Distributed execution & remote calls¶

What it is / when to use it¶

PenguiFlow can run as a single-process runtime, but it also supports “distributed hooks” when you need:

multiple worker processes (or machines),
durable audit history of runtime events,
remote tool/agent execution with streaming and cancellation,
agent-to-agent calls (A2A-style) via the penguiflow_a2a package.

Use this page when you are moving from “local dev” to “multi-worker production”.

Non-goals / boundaries¶

PenguiFlow does not ship a complete distributed scheduler. You provide queueing, worker management, and service discovery.
There is no single “official” backend; the library exposes protocols (StateStore, MessageBus, RemoteTransport).
Distributed systems require idempotency and strict limits; the library helps but cannot guarantee correctness if you violate those contracts.

Contract surface¶

1) `StateStore` (durability + audit)¶

At minimum, a StateStore must implement:

save_event(event: StoredEvent) -> None (idempotent)
load_history(trace_id: str) -> Sequence[StoredEvent]
save_remote_binding(binding: RemoteBinding) -> None

Optional capabilities (duck-typed) enable:

planner pause/resume state
memory state persistence
task/session updates and steering inbox
artifact integration

See State store.

2) `MessageBus` (distributed edges)¶

A MessageBus is a minimal interface:

publish(envelope: BusEnvelope) -> None

The runtime can publish edge traffic to a message bus so downstream workers can process edges out-of-process.

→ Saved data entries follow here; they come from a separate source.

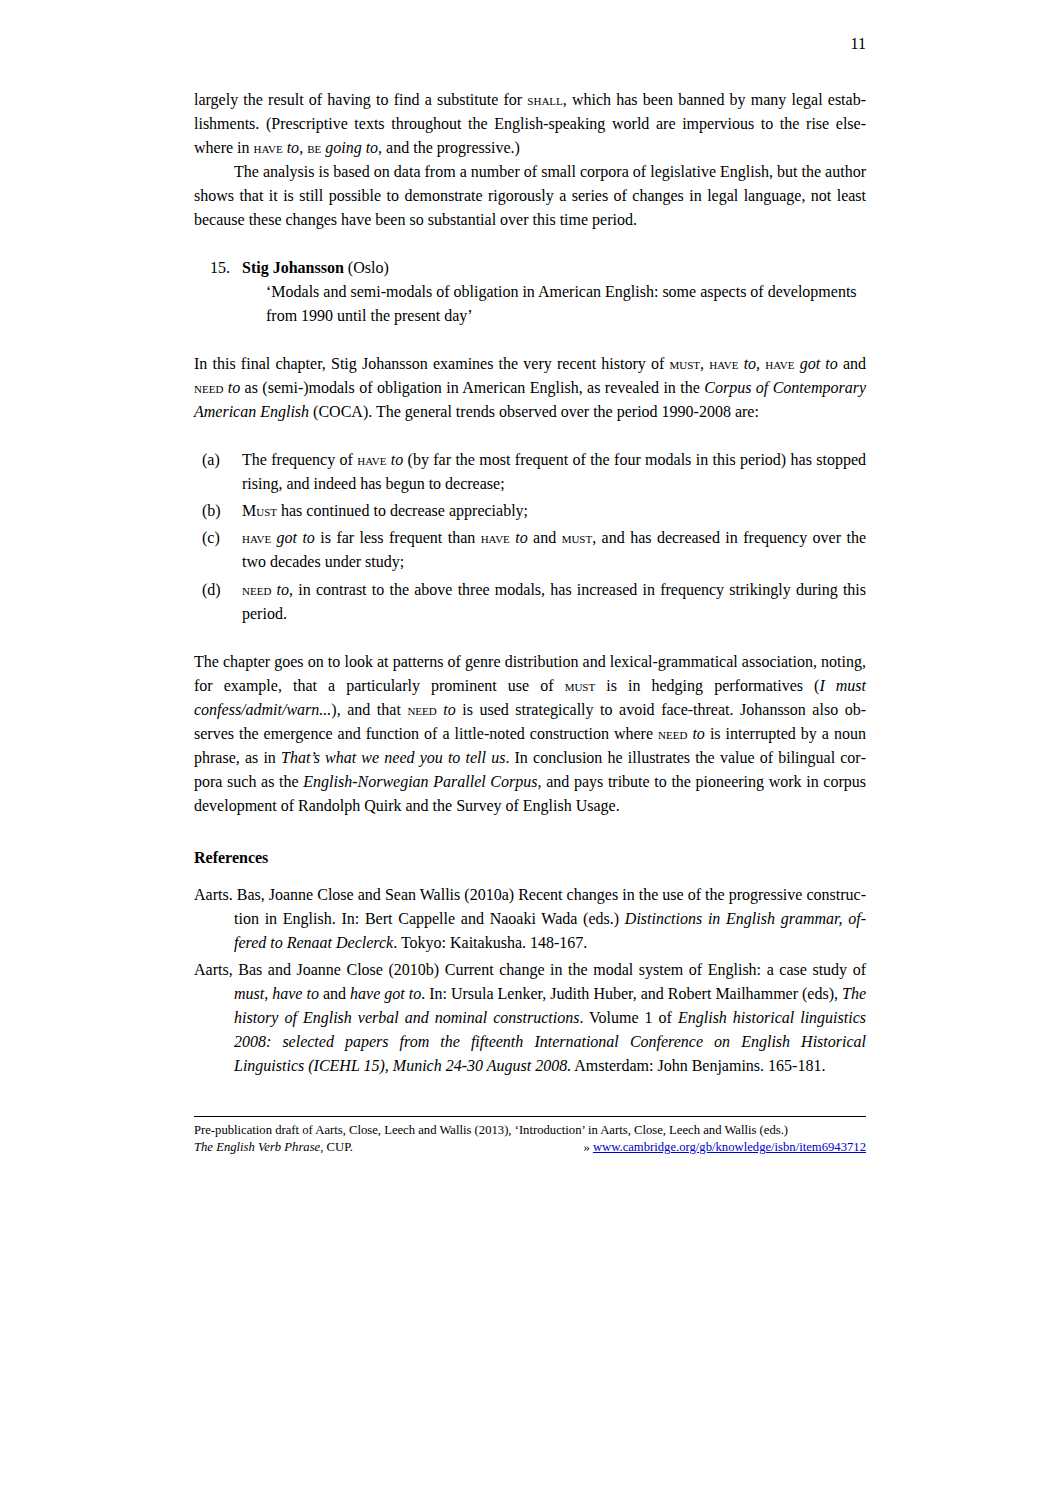11
largely the result of having to find a substitute for shall, which has been banned by many legal establishments. (Prescriptive texts throughout the English-speaking world are impervious to the rise elsewhere in have to, be going to, and the progressive.)
The analysis is based on data from a number of small corpora of legislative English, but the author shows that it is still possible to demonstrate rigorously a series of changes in legal language, not least because these changes have been so substantial over this time period.
Stig Johansson (Oslo) ‘Modals and semi-modals of obligation in American English: some aspects of developments from 1990 until the present day’
In this final chapter, Stig Johansson examines the very recent history of must, have to, have got to and need to as (semi-)modals of obligation in American English, as revealed in the Corpus of Contemporary American English (COCA). The general trends observed over the period 1990-2008 are:
The frequency of have to (by far the most frequent of the four modals in this period) has stopped rising, and indeed has begun to decrease;
Must has continued to decrease appreciably;
have got to is far less frequent than have to and must, and has decreased in frequency over the two decades under study;
need to, in contrast to the above three modals, has increased in frequency strikingly during this period.
The chapter goes on to look at patterns of genre distribution and lexical-grammatical association, noting, for example, that a particularly prominent use of must is in hedging performatives (I must confess/admit/warn...), and that need to is used strategically to avoid face-threat. Johansson also observes the emergence and function of a little-noted construction where need to is interrupted by a noun phrase, as in That’s what we need you to tell us. In conclusion he illustrates the value of bilingual corpora such as the English-Norwegian Parallel Corpus, and pays tribute to the pioneering work in corpus development of Randolph Quirk and the Survey of English Usage.
References
Aarts. Bas, Joanne Close and Sean Wallis (2010a) Recent changes in the use of the progressive construction in English. In: Bert Cappelle and Naoaki Wada (eds.) Distinctions in English grammar, offered to Renaat Declerck. Tokyo: Kaitakusha. 148-167.
Aarts, Bas and Joanne Close (2010b) Current change in the modal system of English: a case study of must, have to and have got to. In: Ursula Lenker, Judith Huber, and Robert Mailhammer (eds), The history of English verbal and nominal constructions. Volume 1 of English historical linguistics 2008: selected papers from the fifteenth International Conference on English Historical Linguistics (ICEHL 15), Munich 24-30 August 2008. Amsterdam: John Benjamins. 165-181.
Pre-publication draft of Aarts, Close, Leech and Wallis (2013), ‘Introduction’ in Aarts, Close, Leech and Wallis (eds.)
The English Verb Phrase, CUP. » www.cambridge.org/gb/knowledge/isbn/item6943712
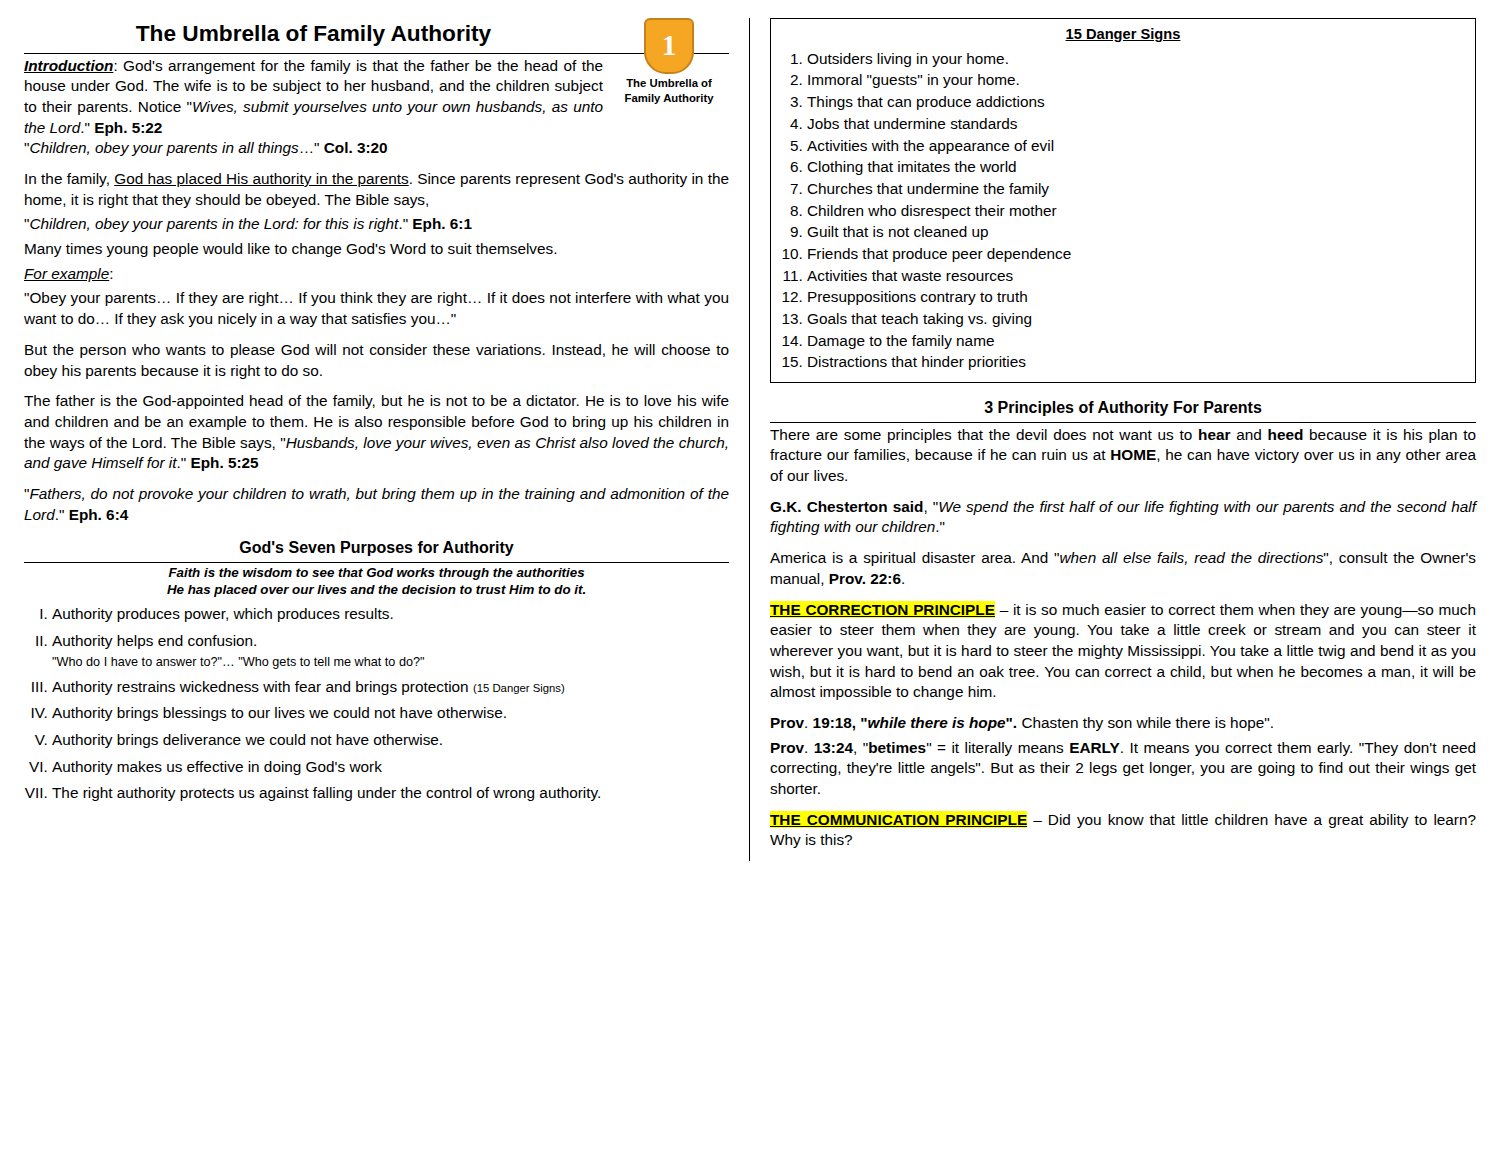1
The Umbrella of
Family Authority
The Umbrella of Family Authority
Introduction: God's arrangement for the family is that the father be the head of the house under God. The wife is to be subject to her husband, and the children subject to their parents. Notice "Wives, submit yourselves unto your own husbands, as unto the Lord." Eph. 5:22
"Children, obey your parents in all things…" Col. 3:20
In the family, God has placed His authority in the parents. Since parents represent God's authority in the home, it is right that they should be obeyed. The Bible says,
"Children, obey your parents in the Lord: for this is right." Eph. 6:1
Many times young people would like to change God's Word to suit themselves.
For example:
"Obey your parents… If they are right… If you think they are right… If it does not interfere with what you want to do… If they ask you nicely in a way that satisfies you…"
But the person who wants to please God will not consider these variations. Instead, he will choose to obey his parents because it is right to do so.
The father is the God-appointed head of the family, but he is not to be a dictator. He is to love his wife and children and be an example to them. He is also responsible before God to bring up his children in the ways of the Lord. The Bible says, "Husbands, love your wives, even as Christ also loved the church, and gave Himself for it." Eph. 5:25
"Fathers, do not provoke your children to wrath, but bring them up in the training and admonition of the Lord." Eph. 6:4
God's Seven Purposes for Authority
Faith is the wisdom to see that God works through the authorities
He has placed over our lives and the decision to trust Him to do it.
Authority produces power, which produces results.
Authority helps end confusion. "Who do I have to answer to?"… "Who gets to tell me what to do?"
Authority restrains wickedness with fear and brings protection (15 Danger Signs)
Authority brings blessings to our lives we could not have otherwise.
Authority brings deliverance we could not have otherwise.
Authority makes us effective in doing God's work
The right authority protects us against falling under the control of wrong authority.
15 Danger Signs
Outsiders living in your home.
Immoral "guests" in your home.
Things that can produce addictions
Jobs that undermine standards
Activities with the appearance of evil
Clothing that imitates the world
Churches that undermine the family
Children who disrespect their mother
Guilt that is not cleaned up
Friends that produce peer dependence
Activities that waste resources
Presuppositions contrary to truth
Goals that teach taking vs. giving
Damage to the family name
Distractions that hinder priorities
3 Principles of Authority For Parents
There are some principles that the devil does not want us to hear and heed because it is his plan to fracture our families, because if he can ruin us at HOME, he can have victory over us in any other area of our lives.
G.K. Chesterton said, "We spend the first half of our life fighting with our parents and the second half fighting with our children."
America is a spiritual disaster area. And "when all else fails, read the directions", consult the Owner's manual, Prov. 22:6.
THE CORRECTION PRINCIPLE – it is so much easier to correct them when they are young—so much easier to steer them when they are young. You take a little creek or stream and you can steer it wherever you want, but it is hard to steer the mighty Mississippi. You take a little twig and bend it as you wish, but it is hard to bend an oak tree. You can correct a child, but when he becomes a man, it will be almost impossible to change him.
Prov. 19:18, "while there is hope". Chasten thy son while there is hope".
Prov. 13:24, "betimes" = it literally means EARLY. It means you correct them early. "They don't need correcting, they're little angels". But as their 2 legs get longer, you are going to find out their wings get shorter.
THE COMMUNICATION PRINCIPLE – Did you know that little children have a great ability to learn? Why is this?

3) `RemoteTransport` + `RemoteNode` (remote execution)¶

Remote calls are modeled as:

RemoteTransport.send(request) -> RemoteCallResult (unary)
RemoteTransport.stream(request) -> AsyncIterator[RemoteStreamEvent] (streaming)
RemoteTransport.cancel(agent_url, task_id) (cancellation)

RemoteNode(...) builds a Node that proxies work to a remote agent/service through a transport.

Key operational point:

remote cancellation requires a durable task_id and a transport implementation that supports cancellation.

4) A2A bindings (`penguiflow_a2a`)¶

PenguiFlow includes A2A-inspired server/client bindings in the penguiflow_a2a package:

server: A2AService + create_a2a_http_router(...) / install_a2a_http(...) / create_a2a_http_app(...)
client transport: A2AHttpTransport (implements RemoteTransport)

Install extras:

server: pip install "penguiflow[a2a-server]"
client: pip install "penguiflow[a2a-client]"
gRPC bindings: pip install "penguiflow[a2a-grpc]"

Operational defaults (recommended)¶

Always use envelope messages (Message) and set:
Headers.tenant (tenant boundary),
trace_id (correlation).
Time-bound every remote boundary:
node timeouts for the remote node,
request-level deadlines (Message.deadline_s) when appropriate.
Persist bindings:
enable record_binding=True for remote nodes,
ensure your StateStore.save_remote_binding is implemented and durable.
Assume at-least-once delivery in the surrounding platform:
make remote calls idempotent where possible,
avoid side effects on retry without idempotency keys.

Failure modes & recovery¶

Remote tasks leak (can’t cancel): you didn’t persist task_id bindings or your transport doesn’t support cancel.
Fix: implement save_remote_binding and use a transport with cancellation; enforce job deadlines so leaks are bounded.
Cross-tenant leakage: remote calls share auth tokens or re-use trace ids across tenants.
Fix: isolate by Headers.tenant + per-tenant credentials; never reuse trace ids across tenants.
Retry storms: transient remote failures trigger retries across multiple workers.
Fix: cap retries, add backoff, and add circuit-breaker behavior at the boundary.

Observability¶

Distributed execution needs two layers:

Runtime events (FlowEvent) per worker:
queue depth, node lifecycle, retries/timeouts, cancellations, deadline skips.
Remote events from remote nodes/transports:
remote call latency,
remote status and task ids,
cancellation success/failure.

Recommended dashboards/alerts are covered in Metrics & alerts.

Security / multi-tenancy notes¶

Treat remote agent URLs as sensitive and validate/allowlist them.
Do not log raw remote payloads by default; log ids + summaries + structured metadata.
If you accept callback URLs (webhooks), validate them (SSRF protection).

Runnable examples¶

uv run python examples/a2a_grpc_server/flow.py
uv run python examples/trace_cancel/flow.py

For remote-node patterns (transport-dependent), search for RemoteNode( usage in examples and tests.

Troubleshooting checklist¶

If a system “works locally” but fails distributed:
confirm StateStore durability and idempotency,
confirm queue/worker semantics (visibility timeout, retries),
confirm per-trace correlation (fetch(trace_id=...)) and tenant headers.